## Problems and tasks
1. In the file synchronization text, what two events cause Linux systems to actually transfer buffered data to disk by default?
2. List every item that appears as a bullet point in the file synchronization text.
3. Pick up the file synchronization text after its last sentence and carry it forward.

File Synchronization

team bbl


By default, Linux systems read from and write to a buffer/page cache that is kept in memory. They avoid actually transferring data to disk until the buffer is full or until the application calls a sync function to flush the buffer/page cache. This strategy increases performance by avoiding the relatively slow mechanical process of writing to disk more often than necessary.

Input and output operations are of two types:

  • Asynchronous I/O, which frees the application to perform other tasks while input is written or read

  • Synchronized I/O, which performs the write or read operation and verifies its completion before returning

Synchronized I/O is useful when the integrity of data and files is critical to an application. Synchronized output assures that the data that is written to a device is actually stored there. Synchronized input assures that the data that is read from a device is a current image of data on that device.

Two levels of file synchronization are available:

  • Data integrity

    Write operations: Data in the buffer is transferred to disk, along with file system information necessary to retrieve the data.

    Read operations: Any pending write operations relevant to the data being read complete with data integrity before the read operation is performed.

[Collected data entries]
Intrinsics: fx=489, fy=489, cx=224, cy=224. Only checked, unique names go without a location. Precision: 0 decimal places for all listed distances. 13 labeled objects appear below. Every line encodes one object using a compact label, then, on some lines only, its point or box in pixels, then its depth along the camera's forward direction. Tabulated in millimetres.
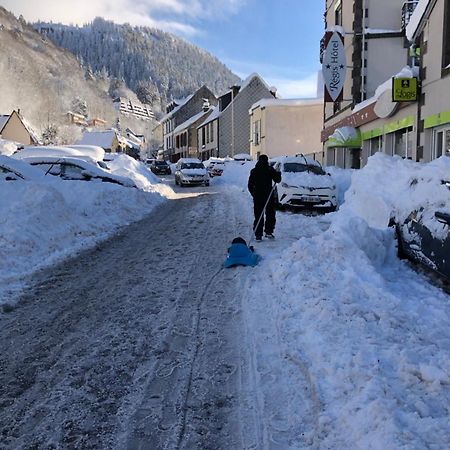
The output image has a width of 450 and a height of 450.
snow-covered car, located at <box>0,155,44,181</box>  12781
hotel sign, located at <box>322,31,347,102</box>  23297
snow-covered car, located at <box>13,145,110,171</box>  18844
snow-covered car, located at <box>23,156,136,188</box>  16484
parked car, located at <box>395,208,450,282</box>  5645
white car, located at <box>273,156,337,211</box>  13383
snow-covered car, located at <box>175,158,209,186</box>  27438
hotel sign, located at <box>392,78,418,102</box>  14961
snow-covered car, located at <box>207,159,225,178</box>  36153
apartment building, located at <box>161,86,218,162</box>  78250
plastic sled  7430
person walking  9625
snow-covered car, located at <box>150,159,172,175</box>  45750
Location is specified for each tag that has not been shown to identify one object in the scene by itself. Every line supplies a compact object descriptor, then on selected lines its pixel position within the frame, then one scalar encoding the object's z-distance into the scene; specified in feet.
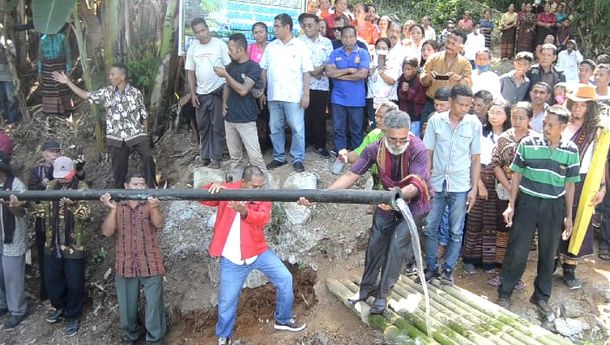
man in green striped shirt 14.94
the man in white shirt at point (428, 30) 37.14
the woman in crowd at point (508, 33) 45.19
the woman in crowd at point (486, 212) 17.69
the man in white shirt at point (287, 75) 20.24
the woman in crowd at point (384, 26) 28.12
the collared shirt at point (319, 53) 21.59
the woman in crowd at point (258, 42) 21.34
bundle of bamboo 13.75
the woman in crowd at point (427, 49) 23.95
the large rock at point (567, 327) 15.78
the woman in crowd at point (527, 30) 43.45
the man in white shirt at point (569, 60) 32.24
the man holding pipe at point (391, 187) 13.21
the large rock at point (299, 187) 20.15
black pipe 11.46
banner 22.04
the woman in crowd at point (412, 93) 20.76
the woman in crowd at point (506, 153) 16.51
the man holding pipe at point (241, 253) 15.06
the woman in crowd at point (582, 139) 16.37
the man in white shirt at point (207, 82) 20.99
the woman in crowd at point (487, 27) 44.87
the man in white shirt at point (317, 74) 21.61
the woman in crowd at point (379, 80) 21.80
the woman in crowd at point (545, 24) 42.04
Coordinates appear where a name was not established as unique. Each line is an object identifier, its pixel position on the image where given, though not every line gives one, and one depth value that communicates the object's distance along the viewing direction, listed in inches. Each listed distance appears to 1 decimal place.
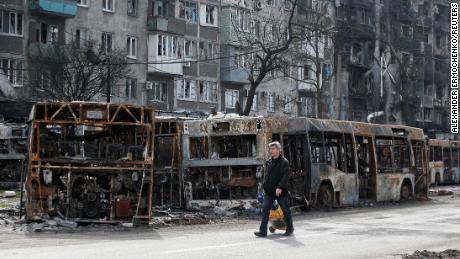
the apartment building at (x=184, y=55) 2202.3
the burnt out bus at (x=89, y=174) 716.7
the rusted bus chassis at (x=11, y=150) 1432.1
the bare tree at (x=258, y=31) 2229.3
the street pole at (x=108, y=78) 1604.7
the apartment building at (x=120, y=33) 2034.9
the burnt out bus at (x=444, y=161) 1804.9
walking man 631.2
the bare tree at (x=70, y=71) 1740.9
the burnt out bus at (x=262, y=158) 894.4
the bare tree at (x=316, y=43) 2064.5
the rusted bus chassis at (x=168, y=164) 919.7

## Results of the tasks
1. The buffer becomes full, or the application calls a sync function to flush the buffer/page cache.

2. Asynchronous I/O; Synchronized I/O; Data integrity

3.
  • File integrity

    Write operations: Data in the buffer and all file system information related to the operation are transferred to disk.

    Read operations: Any pending write operations relevant to the data being read complete with file integrity before the read operation is performed.

How to Assure Data or File Integrity

You can assure data integrity or file integrity at specific times by using function calls, or you can set file status flags to force automatic file synchronization for each read or write call associated with that file.

Note that using synchronized I/O can degrade system performance.

Using Function Calls

You can choose to write to buffer/page cache as usual and call functions explicitly when you want the program to flush the buffer to disk. For instance, you may want to use the buffer/page cache when a significant amount of I/O is occurring and call these functions when activity slows down. Two functions are available:

Function

Description

fdatasync

Flushes all data buffers, providing operation completion with data integrity.

fsync

Flushes all data and file control information from the buffers, providing operation completion with file integrity.


For a complete description of these functions, refer to the man pages for fdatasync and fsync.

Using File Descriptors

If you want to write data to disk in all cases automatically, you can set file status flags to force this behavior instead of making explicit calls to fdatasync or fsync.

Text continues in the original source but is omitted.